Between 2019 and 2020, Uganda spent 8.9 percent of its national budget on health down from 9.2 percent from the previous fiscal year, according to UNICEF.

"I have had to spend my funds to seek advance treatment abroad because the procedure could not be provided in this country. But a majority of leaders in Uganda travel abroad for minor care using taxpayers money," Wine said.

But Uganda's health minister Jane Aceng told CNN Wine's assessment of the country's health system was not accurate.

"Uganda is doing well and that shows with our response to the coronavirus situation. We're doing well," she said.

Aceng added that she had all the resources needed to do her job.

The East African nation was one of the first African countries to impose travel and strict quarantine policies to prevent the spread of coronavirus even before it reported a case. It has so far reported 53 cases

A failed pledge

African leaders have consistently neglected their country's health sector despite several pledges to do improve it, analysts say.

In 2001, the heads of state of 52 African countries met in Nigeria's capital, Abuja and committed to spending 15 percent of their yearly domestic budget on health.

Just a handful of countries have met this target on the continent. They include Tanzania, Rwanda, Botswana and Zambia, according to the WHO.

Rwanda doubled it's health care spending over a period of 10 years, the WHO said in the 2017 report. The Central African nation has also received praised for its national health insurance coverage which is the highest on the continent

But a majority have fallen through the cracks in fulfilling this commitment.

Since it signed the declaration, Nigeria has allocated less than six percent of its budget to health, and most of the funds are spent on salaries, according to Nigeria-based budget monitoring organization Budgit.

In a paper published by the Brookings Institute, researchers said although Africa bore 23 percent of the world's disease burden in 2015, it accounted for only one percent of the global health spending for the same year.

"In per capita terms, the rest of the world spends 10 times more on health care than Africa," the researchers said.
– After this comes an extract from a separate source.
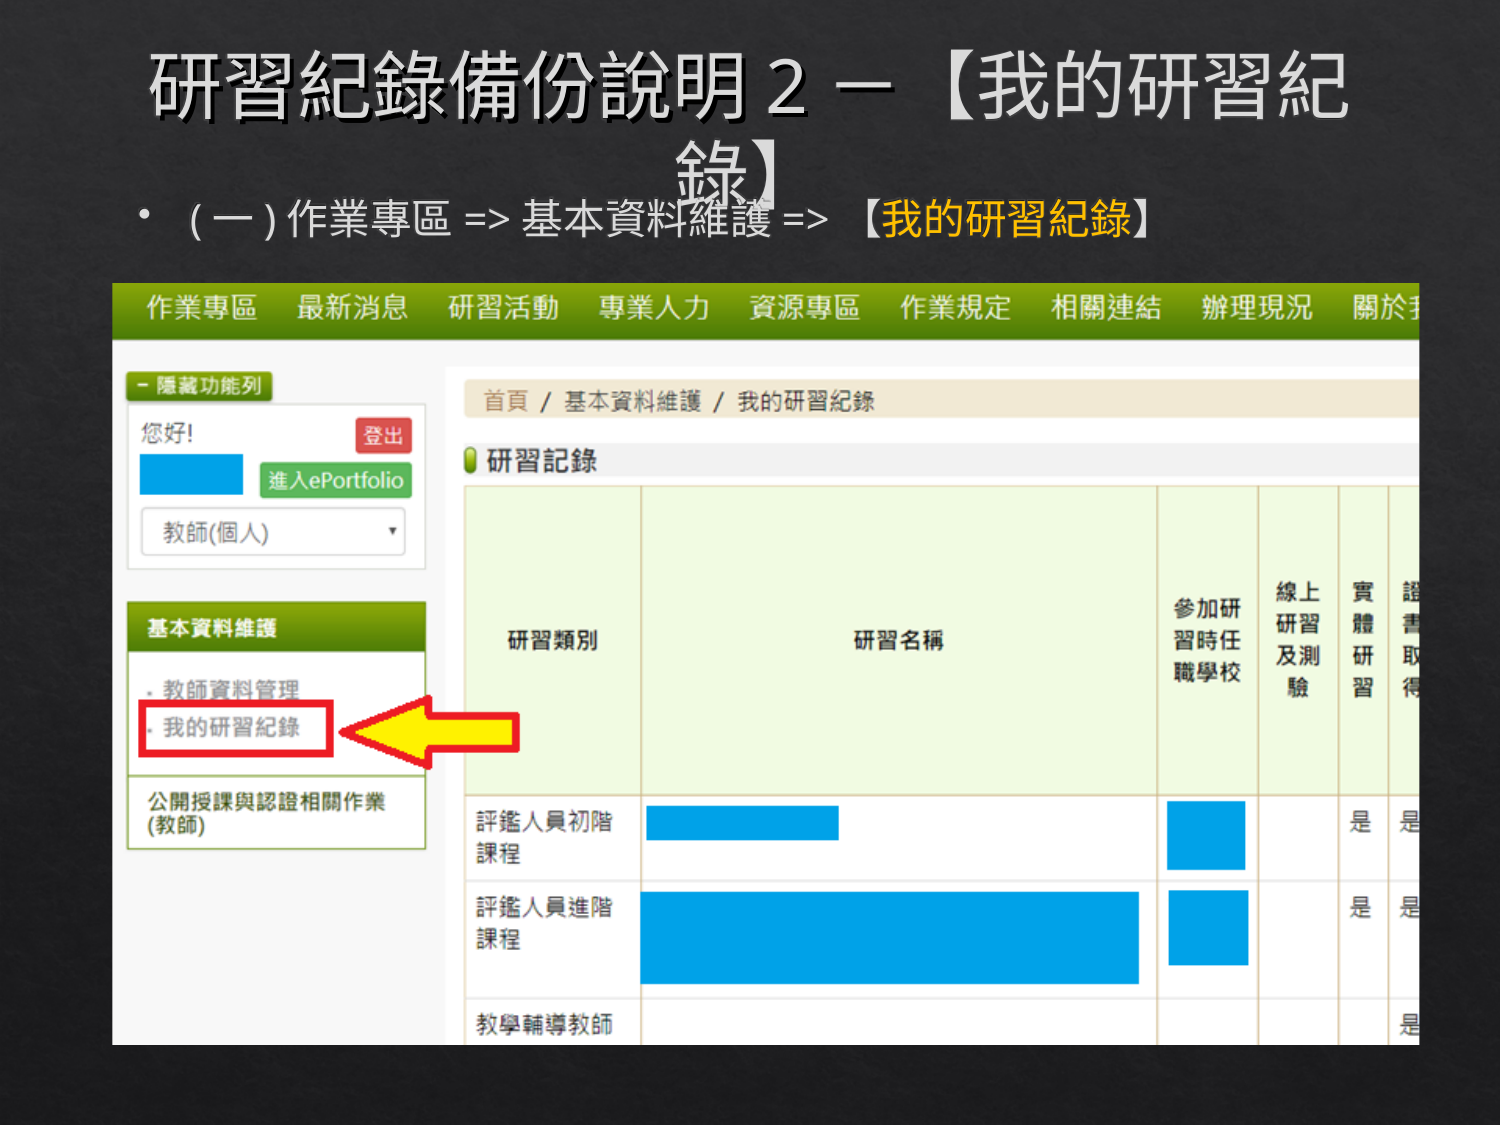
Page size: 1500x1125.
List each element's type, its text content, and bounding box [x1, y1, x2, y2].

picture [112, 283, 1420, 1045]
list (一)作業專區=>基本資料維護=>【我的研習紀錄】 [112, 185, 1387, 283]
title 研習紀錄備份說明2－【我的研習紀錄】 [112, 31, 1387, 185]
The researchers predict it may be difficult for the countries on the continent to achieve the Sustainable Development Goals with a 2030 deadline with the "current spending environment."

Wake-up call

Nigerian-British historian Ed Keazor agrees that the fallout from the outbreak is a "wake-up call" for governments to prioritize affordable health care.
Keazor, a cancer survivor said he made the difficult decision to move back to London where he has access to affordable care under the National Health Service even though he works in Nigeria.

The filmmaker said he came to Lagos for a research and film festival in March but got caught in the city after the Nigerian government banned all international flights to contain the spread of the outbreak.
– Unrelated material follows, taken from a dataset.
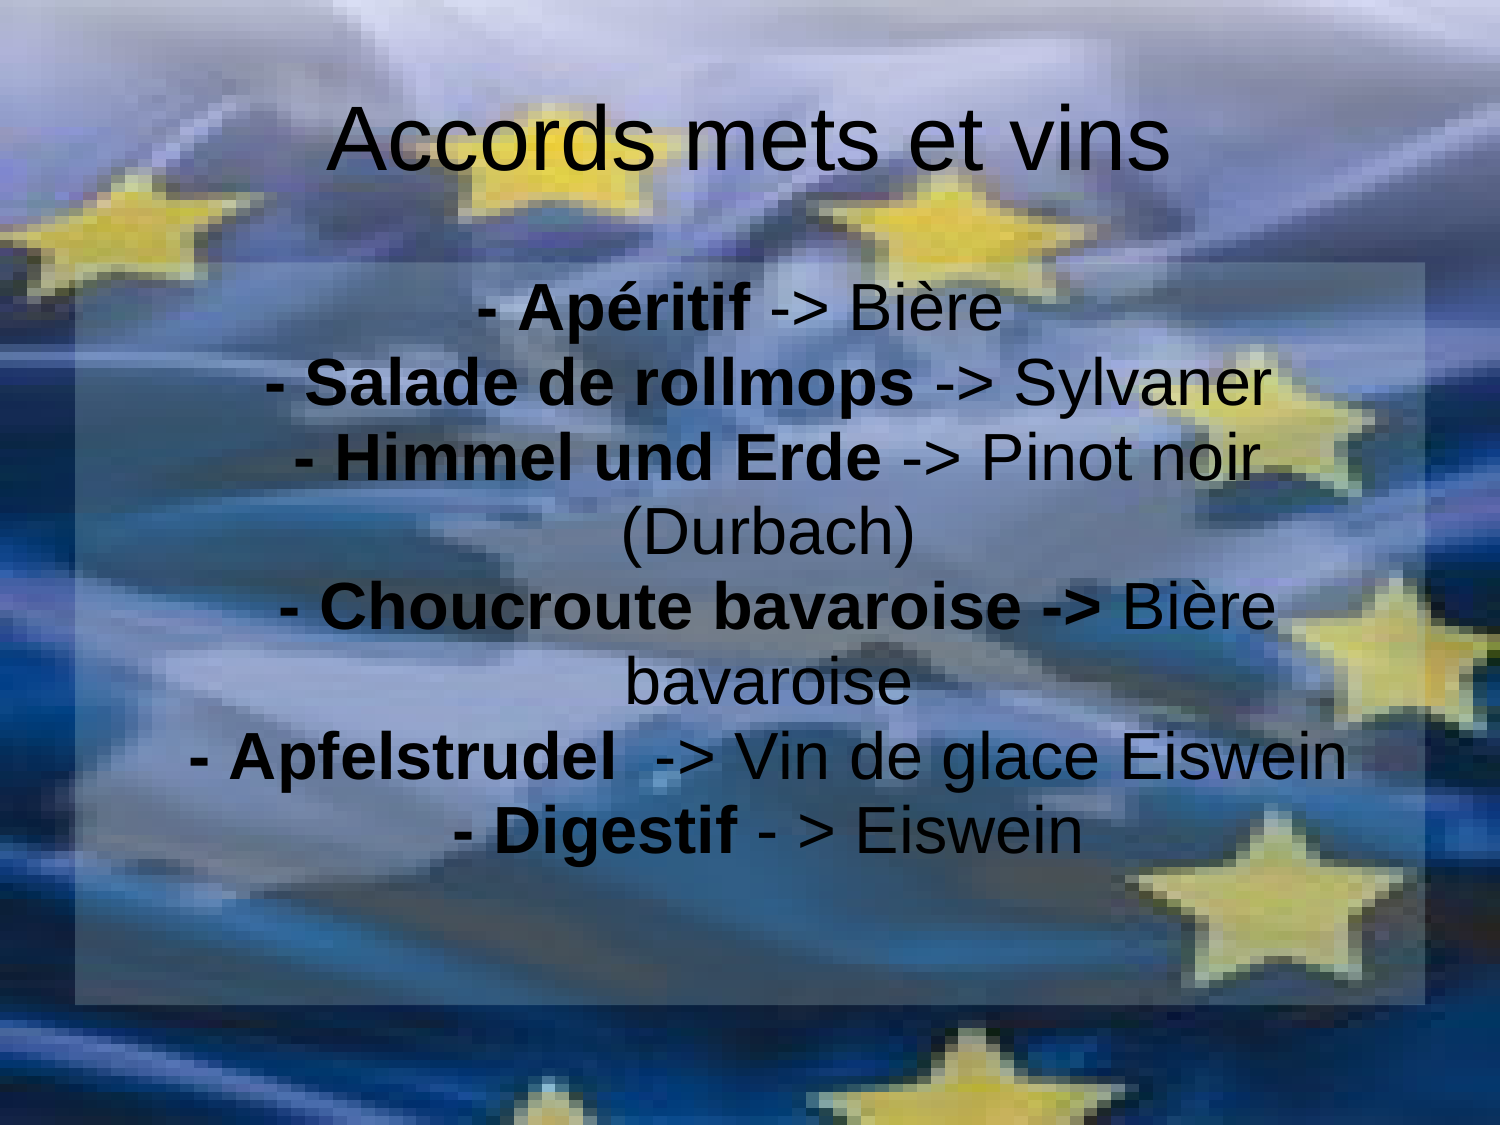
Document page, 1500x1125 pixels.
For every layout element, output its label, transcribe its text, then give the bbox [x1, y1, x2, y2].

list - Apéritif -> Bière - Salade de rollmops -> Sylvaner - Himmel und Erde -> Pinot noir (Durbach) - Choucroute bavaroise -> Bière bavaroise - Apfelstrudel -> Vin de glace Eiswein - Digestif - > Eiswein [75, 262, 1426, 1006]
picture [0, 0, 1500, 1125]
title Accords mets et vins [75, 45, 1426, 233]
Keazor says he's missed an appointment with his doctor in the UK due to the travel restriction, and that would not have been a problem if he could get the same quality of care locally.

"If I could get the same quality of care here (Nigeria) as in the UK where I'm a taxpayer and getting good medical services, I would rather stay back here because this is where my work and my larger family is but unfortunately, its not there," Keazor told CNN.

For now, he hopes the health crisis will change the Nigerian government's focus to where he says it should be.

"I hope the enormity of this problem has brought home the urgency of investment in health care infrastructure to the government and whatever the country looks like after this crisis is over, our priorities will be focused on heath care and education," he said.

CNN's Brent Swails and Anita Patrick contributed to this story.